Jul 20 15:35:54.724635 systemd[1]: console-login-helper-messages-issuegen.path: Failed with result 'unit-condition-failed'.
mike-nguyen commented 2 years ago

This is occurring on x86 also. Looks like systemd is the culprit. I rolled back to the previous version and the clhm systemd unit failure goes away. I will investigate using a newer version of clhm.

ashcrow commented 2 years ago

Related: https://bugzilla.redhat.com/show_bug.cgi?id=2109546

travier commented 2 years ago

Be careful as 0.21.1 and later require a version of util-linux that is not in RHEL 8.6 thus we have to use older versions or use patches only.

mike-nguyen commented 2 years ago

TL;DR: systemd change is breaking this. It looks like offending commit in systemd was reverted sometime down the line but there is no context as to why. In the meantime, systemd will be pinned to a working version until we can find a fix.

cgwalters commented 2 years ago

Note that c-l-h-m is a currently CoreOS specific thing. A good goal would be to make use of the fact that it's now in RHEL9 to have it perhaps be used by traditional RHEL server too.

That would make it much more likely for e.g. selinux policy changes (which we've tripped on here several times) to be caught before bugs make their way to us.

cgwalters commented 2 years ago

It looks like this was introduced by https://bugzilla.redhat.com/show_bug.cgi?id=2065322

So...we're definitely in an ugly situation here because we have to either:

  1. Backport the c-l-h-m fix to many supported releases
  2. Revert systemd (too ugly, just listing for completeness)
  3. Ignore the test failure (and really, subject all of our customers to warnings about systemd unit failing)
  4. Temporarily disable c-l-h-m

Of all of these, I lean a bit towards 4. but could be convinced to do 1. if we can agree to do it quickly.

travier commented 2 years ago

I think we should do 1. for all of our currently fully supported releases (4.10+) and maybe 4 for all the others.

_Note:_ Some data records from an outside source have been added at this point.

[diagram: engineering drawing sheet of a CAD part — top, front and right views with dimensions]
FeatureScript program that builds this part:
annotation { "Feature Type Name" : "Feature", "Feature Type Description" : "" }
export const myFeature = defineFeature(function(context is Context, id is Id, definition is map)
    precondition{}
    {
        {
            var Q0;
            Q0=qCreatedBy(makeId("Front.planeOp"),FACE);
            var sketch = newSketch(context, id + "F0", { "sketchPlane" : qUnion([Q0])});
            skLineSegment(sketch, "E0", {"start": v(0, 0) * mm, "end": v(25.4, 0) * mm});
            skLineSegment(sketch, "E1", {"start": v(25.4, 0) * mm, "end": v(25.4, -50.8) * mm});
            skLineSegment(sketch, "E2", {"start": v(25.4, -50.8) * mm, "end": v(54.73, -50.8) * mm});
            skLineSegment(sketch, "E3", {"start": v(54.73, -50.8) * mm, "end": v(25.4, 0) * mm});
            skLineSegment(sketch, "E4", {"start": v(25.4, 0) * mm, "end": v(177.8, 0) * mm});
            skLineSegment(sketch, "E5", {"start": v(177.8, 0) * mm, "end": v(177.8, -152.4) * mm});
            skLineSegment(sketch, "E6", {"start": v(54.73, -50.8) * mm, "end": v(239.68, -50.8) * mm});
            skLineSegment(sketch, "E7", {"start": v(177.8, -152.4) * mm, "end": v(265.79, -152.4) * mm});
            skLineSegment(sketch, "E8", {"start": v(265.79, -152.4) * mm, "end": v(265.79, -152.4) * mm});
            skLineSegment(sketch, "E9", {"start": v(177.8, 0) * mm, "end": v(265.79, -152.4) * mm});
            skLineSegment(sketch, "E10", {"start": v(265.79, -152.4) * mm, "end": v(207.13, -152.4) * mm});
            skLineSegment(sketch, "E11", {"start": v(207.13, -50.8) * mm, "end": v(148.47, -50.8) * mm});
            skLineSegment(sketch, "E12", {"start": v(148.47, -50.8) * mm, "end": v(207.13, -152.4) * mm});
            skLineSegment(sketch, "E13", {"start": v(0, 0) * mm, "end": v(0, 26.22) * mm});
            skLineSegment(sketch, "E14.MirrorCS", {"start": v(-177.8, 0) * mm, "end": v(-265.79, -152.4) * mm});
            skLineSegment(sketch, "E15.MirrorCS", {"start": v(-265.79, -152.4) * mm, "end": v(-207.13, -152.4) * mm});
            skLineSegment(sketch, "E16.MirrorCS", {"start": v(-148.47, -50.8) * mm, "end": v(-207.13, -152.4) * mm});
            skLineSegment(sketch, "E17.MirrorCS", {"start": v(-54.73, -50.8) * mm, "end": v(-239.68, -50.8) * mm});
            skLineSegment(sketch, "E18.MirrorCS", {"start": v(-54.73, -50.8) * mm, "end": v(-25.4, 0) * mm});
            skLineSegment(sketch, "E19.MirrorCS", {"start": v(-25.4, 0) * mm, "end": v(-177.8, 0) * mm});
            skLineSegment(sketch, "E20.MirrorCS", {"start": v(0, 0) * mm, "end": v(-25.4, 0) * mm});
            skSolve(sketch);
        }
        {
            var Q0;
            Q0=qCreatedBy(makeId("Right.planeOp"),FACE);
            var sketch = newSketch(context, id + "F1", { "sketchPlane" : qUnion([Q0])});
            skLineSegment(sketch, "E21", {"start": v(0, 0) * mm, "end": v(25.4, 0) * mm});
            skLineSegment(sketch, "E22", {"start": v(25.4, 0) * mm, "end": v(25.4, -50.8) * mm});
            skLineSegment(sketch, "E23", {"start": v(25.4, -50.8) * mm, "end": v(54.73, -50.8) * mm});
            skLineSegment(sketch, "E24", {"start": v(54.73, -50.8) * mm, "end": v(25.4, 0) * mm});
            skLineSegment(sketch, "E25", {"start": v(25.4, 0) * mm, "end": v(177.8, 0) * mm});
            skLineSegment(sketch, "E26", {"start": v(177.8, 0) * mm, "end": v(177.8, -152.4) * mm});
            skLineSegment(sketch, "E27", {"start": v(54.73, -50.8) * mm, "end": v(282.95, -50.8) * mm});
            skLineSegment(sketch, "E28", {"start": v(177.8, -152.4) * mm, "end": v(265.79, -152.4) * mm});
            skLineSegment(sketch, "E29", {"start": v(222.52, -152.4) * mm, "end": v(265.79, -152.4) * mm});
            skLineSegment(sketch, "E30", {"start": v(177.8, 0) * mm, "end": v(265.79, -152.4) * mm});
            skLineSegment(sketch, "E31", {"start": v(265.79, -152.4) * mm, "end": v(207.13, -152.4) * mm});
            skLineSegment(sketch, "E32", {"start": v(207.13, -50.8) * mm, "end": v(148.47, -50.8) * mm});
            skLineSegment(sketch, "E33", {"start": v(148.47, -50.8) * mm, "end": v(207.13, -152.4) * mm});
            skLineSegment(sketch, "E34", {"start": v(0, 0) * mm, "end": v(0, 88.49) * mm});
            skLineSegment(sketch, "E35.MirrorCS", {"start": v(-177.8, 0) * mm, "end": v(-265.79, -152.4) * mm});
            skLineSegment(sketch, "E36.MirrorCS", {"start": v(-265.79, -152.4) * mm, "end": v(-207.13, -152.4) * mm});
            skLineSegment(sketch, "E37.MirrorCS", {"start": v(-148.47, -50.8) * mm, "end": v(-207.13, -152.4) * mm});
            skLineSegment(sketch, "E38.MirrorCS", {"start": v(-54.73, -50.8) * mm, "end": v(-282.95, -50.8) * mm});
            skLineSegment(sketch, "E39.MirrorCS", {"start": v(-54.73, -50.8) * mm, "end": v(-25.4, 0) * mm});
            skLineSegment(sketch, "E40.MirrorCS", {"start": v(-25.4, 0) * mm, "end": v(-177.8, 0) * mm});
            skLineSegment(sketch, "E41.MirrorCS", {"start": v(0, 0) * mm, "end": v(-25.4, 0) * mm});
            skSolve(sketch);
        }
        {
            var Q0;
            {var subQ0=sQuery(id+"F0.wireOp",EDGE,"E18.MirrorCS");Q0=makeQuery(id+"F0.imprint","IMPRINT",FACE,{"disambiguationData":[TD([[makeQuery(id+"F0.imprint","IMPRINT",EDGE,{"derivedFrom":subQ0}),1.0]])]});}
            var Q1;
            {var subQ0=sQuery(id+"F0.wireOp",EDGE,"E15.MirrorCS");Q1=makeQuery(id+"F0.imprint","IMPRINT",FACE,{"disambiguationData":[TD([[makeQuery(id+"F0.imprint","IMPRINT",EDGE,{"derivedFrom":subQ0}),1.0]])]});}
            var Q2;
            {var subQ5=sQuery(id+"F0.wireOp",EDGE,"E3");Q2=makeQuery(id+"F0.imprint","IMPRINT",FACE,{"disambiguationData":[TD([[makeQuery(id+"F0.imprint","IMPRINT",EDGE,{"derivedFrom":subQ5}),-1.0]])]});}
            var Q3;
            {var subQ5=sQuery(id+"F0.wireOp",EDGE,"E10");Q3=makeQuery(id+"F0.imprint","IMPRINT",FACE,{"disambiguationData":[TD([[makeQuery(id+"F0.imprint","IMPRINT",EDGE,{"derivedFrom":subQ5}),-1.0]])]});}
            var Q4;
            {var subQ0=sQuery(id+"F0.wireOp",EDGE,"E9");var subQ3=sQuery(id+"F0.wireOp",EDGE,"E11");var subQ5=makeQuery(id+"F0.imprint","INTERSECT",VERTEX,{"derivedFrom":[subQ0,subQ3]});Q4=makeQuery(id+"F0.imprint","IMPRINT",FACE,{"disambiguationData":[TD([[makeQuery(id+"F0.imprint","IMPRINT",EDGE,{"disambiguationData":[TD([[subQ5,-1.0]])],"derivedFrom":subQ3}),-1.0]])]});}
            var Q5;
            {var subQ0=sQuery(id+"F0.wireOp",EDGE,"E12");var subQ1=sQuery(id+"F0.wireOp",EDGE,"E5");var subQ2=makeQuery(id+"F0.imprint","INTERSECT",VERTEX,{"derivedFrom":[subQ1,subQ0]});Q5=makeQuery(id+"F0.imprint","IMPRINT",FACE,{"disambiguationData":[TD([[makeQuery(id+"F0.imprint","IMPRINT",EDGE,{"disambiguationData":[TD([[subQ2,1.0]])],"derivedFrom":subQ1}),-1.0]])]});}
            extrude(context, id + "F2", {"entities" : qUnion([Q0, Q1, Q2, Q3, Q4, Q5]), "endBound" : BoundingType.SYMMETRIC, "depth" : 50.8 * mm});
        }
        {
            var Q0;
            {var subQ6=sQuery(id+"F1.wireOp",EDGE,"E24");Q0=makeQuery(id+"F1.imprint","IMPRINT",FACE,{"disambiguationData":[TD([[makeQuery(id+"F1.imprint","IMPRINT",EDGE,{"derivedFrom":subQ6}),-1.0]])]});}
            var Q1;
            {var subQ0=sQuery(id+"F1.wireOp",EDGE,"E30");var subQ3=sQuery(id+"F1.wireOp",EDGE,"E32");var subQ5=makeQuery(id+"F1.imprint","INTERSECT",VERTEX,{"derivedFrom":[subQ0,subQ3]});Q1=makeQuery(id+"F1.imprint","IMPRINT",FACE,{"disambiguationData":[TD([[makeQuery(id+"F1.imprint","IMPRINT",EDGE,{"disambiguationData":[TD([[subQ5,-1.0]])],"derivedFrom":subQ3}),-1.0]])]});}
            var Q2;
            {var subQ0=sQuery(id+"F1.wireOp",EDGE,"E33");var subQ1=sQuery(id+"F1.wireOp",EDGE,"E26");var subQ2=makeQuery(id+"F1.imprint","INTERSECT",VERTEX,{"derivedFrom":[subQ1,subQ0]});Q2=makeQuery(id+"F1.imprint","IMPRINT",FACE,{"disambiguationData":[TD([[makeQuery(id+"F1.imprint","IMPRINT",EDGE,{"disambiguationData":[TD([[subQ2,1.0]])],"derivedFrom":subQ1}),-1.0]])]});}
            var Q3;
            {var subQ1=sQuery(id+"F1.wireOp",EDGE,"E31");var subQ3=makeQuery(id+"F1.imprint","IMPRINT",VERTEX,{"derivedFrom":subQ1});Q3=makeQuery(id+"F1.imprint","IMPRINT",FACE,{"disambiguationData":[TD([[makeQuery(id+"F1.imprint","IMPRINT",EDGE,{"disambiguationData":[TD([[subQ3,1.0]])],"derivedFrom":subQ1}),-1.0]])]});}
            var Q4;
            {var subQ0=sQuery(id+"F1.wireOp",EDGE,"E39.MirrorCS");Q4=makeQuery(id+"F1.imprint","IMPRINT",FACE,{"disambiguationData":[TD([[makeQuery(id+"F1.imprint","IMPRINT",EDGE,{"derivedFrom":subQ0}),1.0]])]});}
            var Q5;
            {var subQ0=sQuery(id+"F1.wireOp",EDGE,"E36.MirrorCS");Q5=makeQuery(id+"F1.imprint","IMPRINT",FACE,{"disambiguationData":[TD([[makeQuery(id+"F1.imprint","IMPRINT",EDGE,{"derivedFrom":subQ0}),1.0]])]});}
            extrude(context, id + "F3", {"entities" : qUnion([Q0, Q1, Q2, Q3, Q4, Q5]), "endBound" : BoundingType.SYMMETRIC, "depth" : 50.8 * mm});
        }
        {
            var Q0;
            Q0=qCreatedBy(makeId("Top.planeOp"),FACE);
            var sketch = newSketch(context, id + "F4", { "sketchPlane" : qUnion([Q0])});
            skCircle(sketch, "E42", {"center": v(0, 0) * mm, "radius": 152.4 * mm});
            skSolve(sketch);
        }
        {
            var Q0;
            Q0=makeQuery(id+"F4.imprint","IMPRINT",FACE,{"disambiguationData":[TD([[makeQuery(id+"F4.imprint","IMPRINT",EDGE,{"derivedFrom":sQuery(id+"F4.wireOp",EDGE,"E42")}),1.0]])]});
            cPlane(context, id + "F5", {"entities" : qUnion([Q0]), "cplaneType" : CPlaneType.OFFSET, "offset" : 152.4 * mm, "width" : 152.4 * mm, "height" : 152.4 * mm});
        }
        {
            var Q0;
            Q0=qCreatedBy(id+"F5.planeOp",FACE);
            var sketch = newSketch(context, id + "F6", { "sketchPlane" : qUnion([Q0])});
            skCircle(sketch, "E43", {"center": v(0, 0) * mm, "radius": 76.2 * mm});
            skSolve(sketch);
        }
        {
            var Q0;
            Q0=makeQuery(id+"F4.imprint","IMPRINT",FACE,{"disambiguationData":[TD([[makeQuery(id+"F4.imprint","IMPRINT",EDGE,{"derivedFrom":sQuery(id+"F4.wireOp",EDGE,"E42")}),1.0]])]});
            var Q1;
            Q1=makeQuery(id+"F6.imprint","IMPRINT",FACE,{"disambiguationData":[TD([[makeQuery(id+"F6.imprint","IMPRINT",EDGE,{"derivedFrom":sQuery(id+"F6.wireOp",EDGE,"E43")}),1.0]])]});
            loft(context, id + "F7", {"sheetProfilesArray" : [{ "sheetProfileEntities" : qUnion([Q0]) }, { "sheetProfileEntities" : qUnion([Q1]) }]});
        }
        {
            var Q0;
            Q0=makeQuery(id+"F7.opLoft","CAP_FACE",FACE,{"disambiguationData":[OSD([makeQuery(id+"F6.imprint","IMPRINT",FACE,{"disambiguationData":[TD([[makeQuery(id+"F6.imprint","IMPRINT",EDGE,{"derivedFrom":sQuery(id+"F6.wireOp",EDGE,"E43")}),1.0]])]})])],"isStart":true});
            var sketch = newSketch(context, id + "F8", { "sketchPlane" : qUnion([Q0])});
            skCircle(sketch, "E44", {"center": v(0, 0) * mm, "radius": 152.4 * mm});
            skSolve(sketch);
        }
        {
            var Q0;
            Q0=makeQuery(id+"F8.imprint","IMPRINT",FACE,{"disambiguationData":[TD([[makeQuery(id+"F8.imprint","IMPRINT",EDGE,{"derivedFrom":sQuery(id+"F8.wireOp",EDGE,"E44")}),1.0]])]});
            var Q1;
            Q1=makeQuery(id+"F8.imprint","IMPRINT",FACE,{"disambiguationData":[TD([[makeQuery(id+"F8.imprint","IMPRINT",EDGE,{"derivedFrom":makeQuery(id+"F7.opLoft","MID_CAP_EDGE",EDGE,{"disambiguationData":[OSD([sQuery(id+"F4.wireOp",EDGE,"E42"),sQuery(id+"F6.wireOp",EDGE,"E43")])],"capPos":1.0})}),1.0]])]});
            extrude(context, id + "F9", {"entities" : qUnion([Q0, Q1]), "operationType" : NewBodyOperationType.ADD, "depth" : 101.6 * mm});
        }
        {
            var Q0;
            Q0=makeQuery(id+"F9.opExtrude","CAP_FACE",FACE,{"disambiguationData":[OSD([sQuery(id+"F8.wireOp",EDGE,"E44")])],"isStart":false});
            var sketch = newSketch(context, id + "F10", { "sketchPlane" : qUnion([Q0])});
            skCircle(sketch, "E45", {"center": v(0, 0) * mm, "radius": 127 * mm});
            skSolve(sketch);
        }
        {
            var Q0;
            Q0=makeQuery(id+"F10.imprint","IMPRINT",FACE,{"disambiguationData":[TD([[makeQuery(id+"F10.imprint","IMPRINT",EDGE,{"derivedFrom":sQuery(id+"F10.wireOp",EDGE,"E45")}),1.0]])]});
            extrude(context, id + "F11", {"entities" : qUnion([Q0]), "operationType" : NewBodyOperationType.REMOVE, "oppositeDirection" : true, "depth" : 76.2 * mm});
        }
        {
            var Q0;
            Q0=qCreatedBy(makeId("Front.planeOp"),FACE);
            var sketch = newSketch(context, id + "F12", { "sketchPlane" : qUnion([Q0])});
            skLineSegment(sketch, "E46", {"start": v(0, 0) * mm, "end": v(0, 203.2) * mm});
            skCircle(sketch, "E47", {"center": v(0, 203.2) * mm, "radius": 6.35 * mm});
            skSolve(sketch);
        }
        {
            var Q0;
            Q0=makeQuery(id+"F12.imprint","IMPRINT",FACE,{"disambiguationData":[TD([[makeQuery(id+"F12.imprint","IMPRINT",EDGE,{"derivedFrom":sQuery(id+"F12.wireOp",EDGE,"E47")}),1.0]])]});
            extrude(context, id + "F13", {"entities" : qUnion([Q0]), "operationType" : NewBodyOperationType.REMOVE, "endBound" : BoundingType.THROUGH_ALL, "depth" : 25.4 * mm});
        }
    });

mike-nguyen commented 2 years ago

This is happening across all versions now. RHEL 8.6 EUS just picked up the same systemd patch that caused this for RHEL 8.4 EUS

mike-nguyen commented 2 years ago

https://github.com/coreos/console-login-helper-messages/pull/112 for paper trail

cgwalters commented 2 years ago

Confirmed we have green x86_64 builds for 4.7 and 4.8.